[Stored data entries]
○ ○ ○ ○ ○ ○ ○

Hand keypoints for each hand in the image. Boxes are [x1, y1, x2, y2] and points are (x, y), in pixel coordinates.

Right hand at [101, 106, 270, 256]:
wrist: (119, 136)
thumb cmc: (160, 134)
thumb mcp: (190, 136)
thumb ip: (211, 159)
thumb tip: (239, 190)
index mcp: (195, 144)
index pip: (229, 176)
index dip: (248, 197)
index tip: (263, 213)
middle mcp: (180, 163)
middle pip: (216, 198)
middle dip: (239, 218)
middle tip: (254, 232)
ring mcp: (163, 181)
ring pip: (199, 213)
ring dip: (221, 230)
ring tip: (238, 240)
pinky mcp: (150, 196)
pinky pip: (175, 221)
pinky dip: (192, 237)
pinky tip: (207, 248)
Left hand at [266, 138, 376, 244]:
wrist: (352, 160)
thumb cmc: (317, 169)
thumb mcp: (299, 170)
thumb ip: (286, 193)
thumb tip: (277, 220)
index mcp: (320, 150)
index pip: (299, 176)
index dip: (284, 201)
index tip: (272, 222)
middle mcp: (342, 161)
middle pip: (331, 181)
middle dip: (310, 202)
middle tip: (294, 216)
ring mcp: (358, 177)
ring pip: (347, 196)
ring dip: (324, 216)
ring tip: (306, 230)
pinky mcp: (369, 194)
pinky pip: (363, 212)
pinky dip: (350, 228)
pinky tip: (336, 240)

○ ○ ○ ○ ○ ○ ○

__WHAT IS EXPECTED__
Tally the lines in the records above that contain the word "index". Write the number and nothing else.

__REPLY TO THE TASK__
8